Transcribe the listing from the line "How many segments does this pie chart have?" through the line "True or false: A has a value of 0.1 at 3.", both included, leaving out the pictures.

*** Opening of Records provided ***

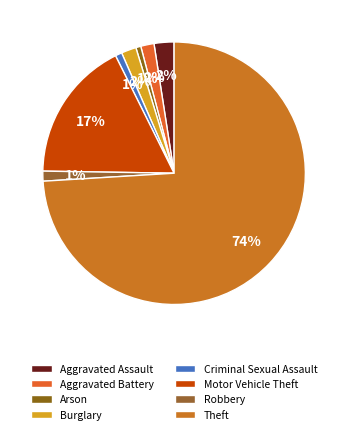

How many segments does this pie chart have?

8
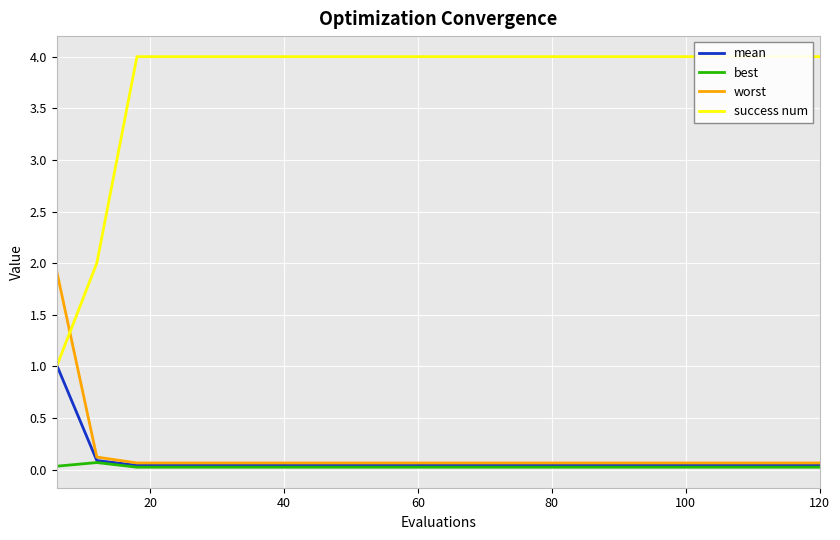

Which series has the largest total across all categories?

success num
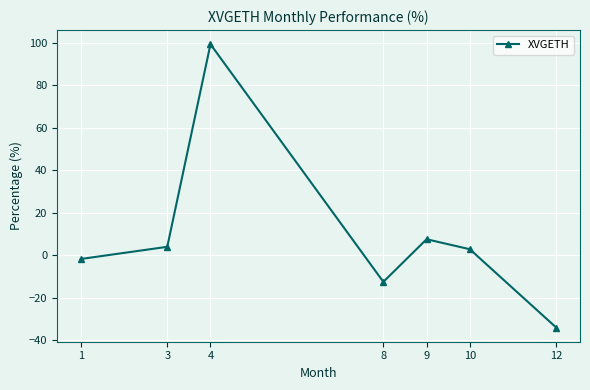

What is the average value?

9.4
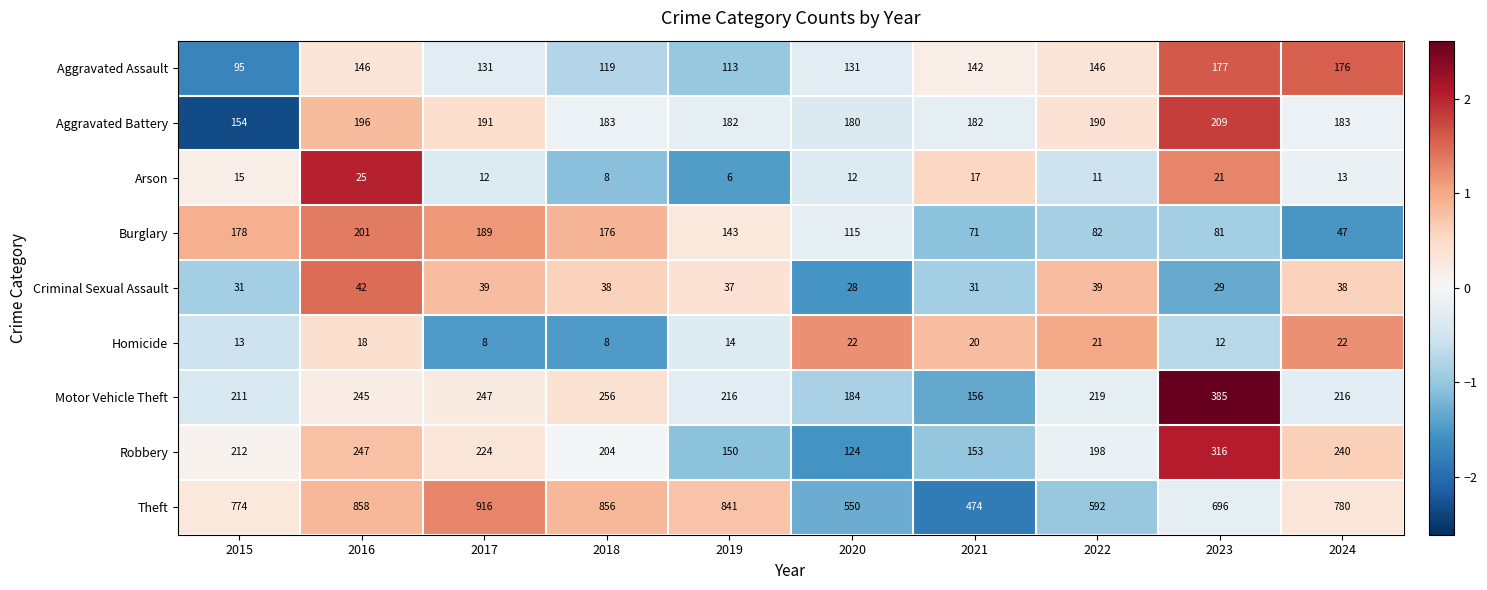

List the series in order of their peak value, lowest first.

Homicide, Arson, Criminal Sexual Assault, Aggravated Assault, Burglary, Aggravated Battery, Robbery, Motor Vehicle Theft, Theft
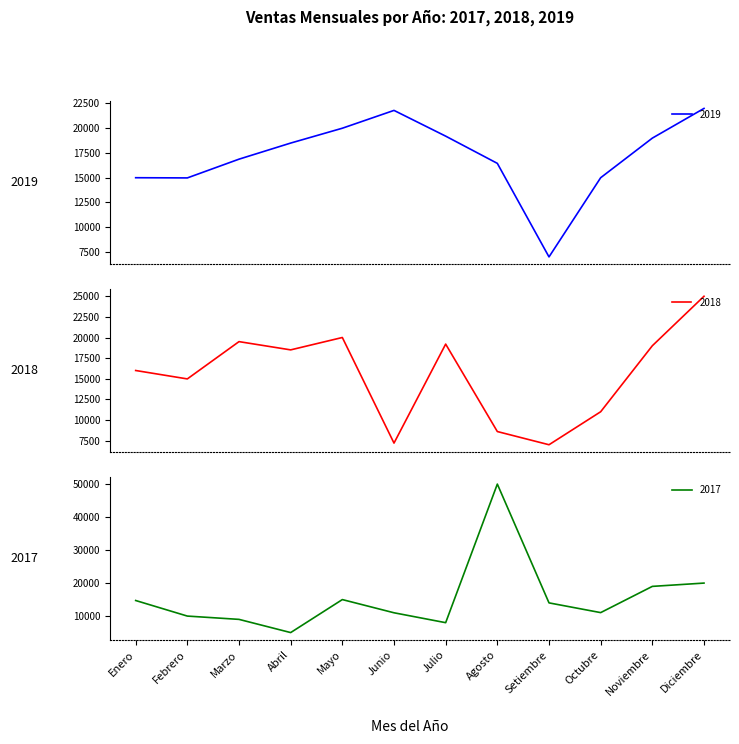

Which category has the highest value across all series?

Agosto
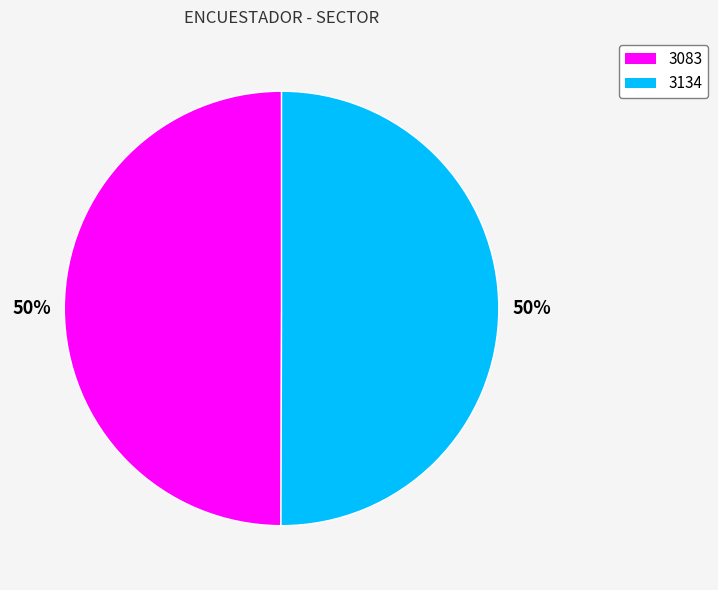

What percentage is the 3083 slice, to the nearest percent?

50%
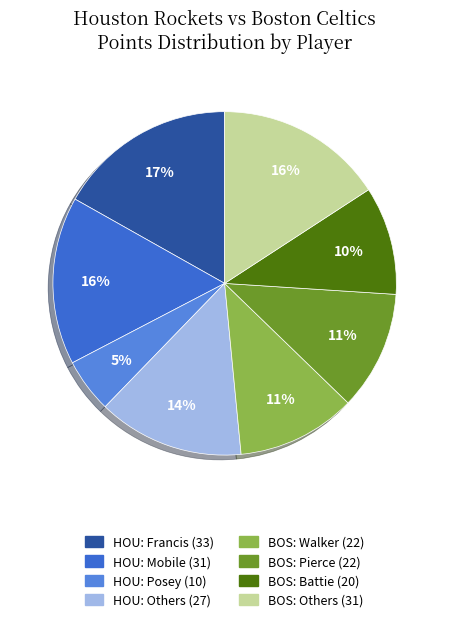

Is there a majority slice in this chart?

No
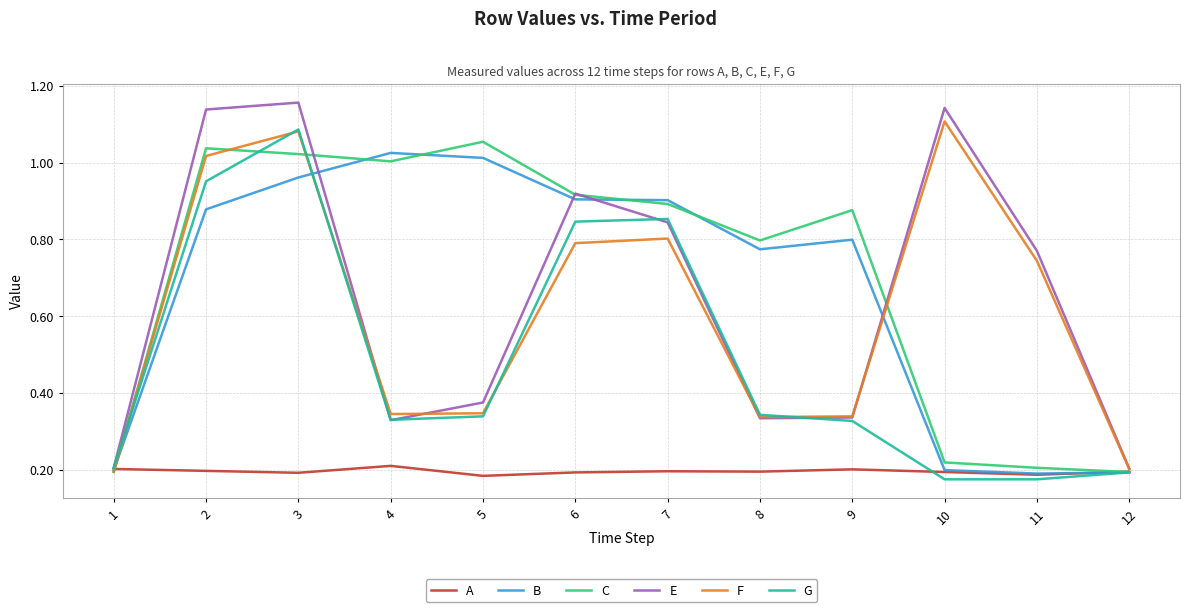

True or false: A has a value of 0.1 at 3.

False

*** Close of Records provided ***
*** Opening of Records provided ***

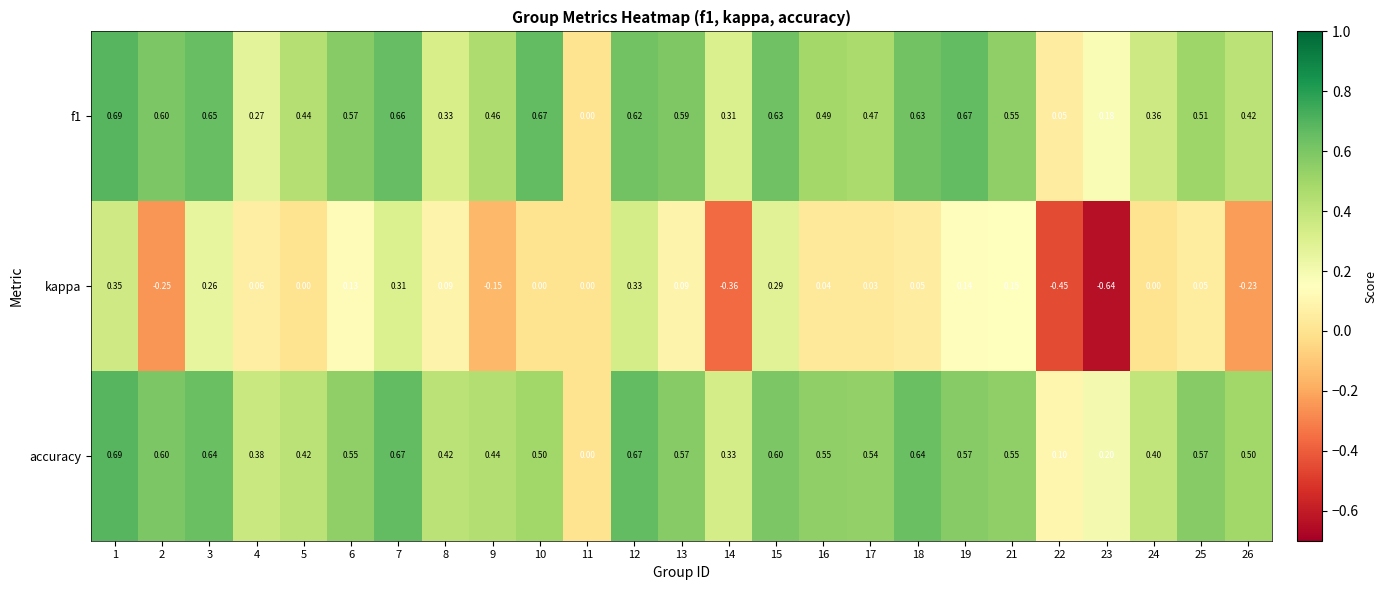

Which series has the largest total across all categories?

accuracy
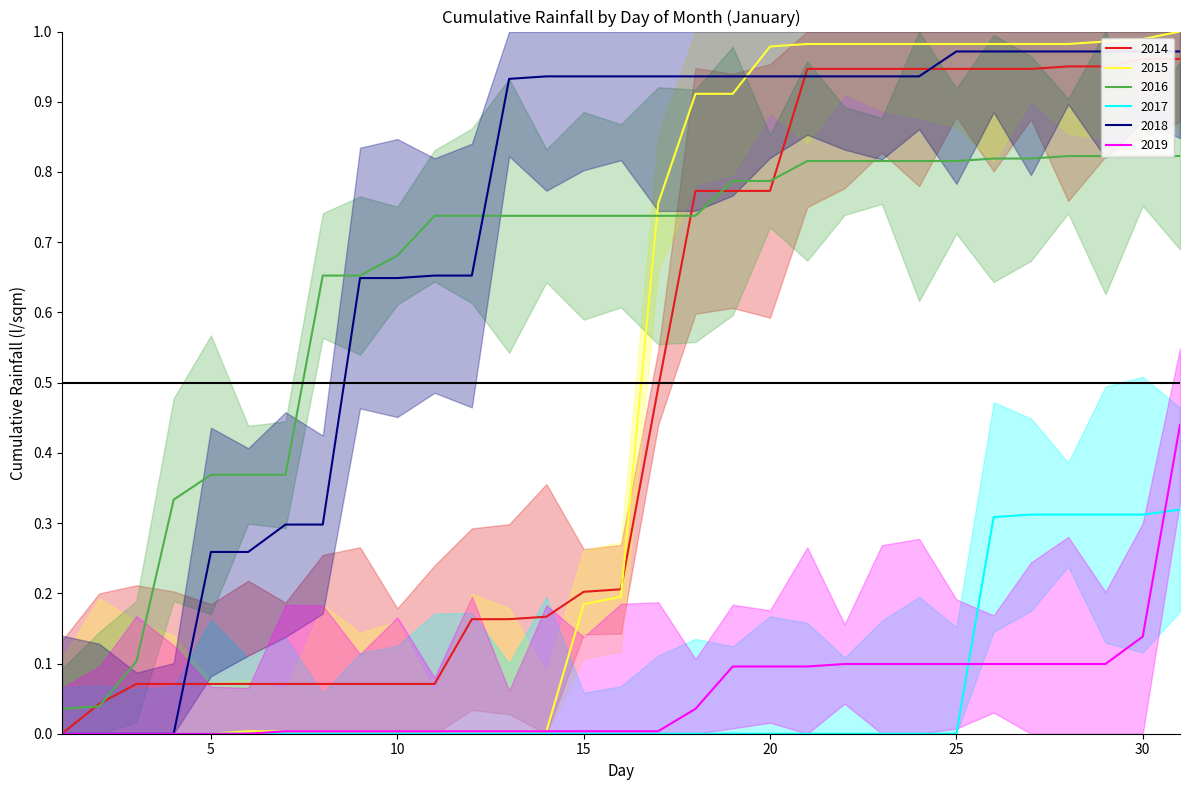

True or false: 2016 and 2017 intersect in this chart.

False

*** Close of Records provided ***

Response »
How many segments does this pie chart have?

8

Which series has the largest total across all categories?

success num

What is the average value?

9.4

List the series in order of their peak value, lowest first.

Homicide, Arson, Criminal Sexual Assault, Aggravated Assault, Burglary, Aggravated Battery, Robbery, Motor Vehicle Theft, Theft

Which category has the highest value across all series?

Agosto

What percentage is the 3083 slice, to the nearest percent?

50%

Is there a majority slice in this chart?

No

True or false: A has a value of 0.1 at 3.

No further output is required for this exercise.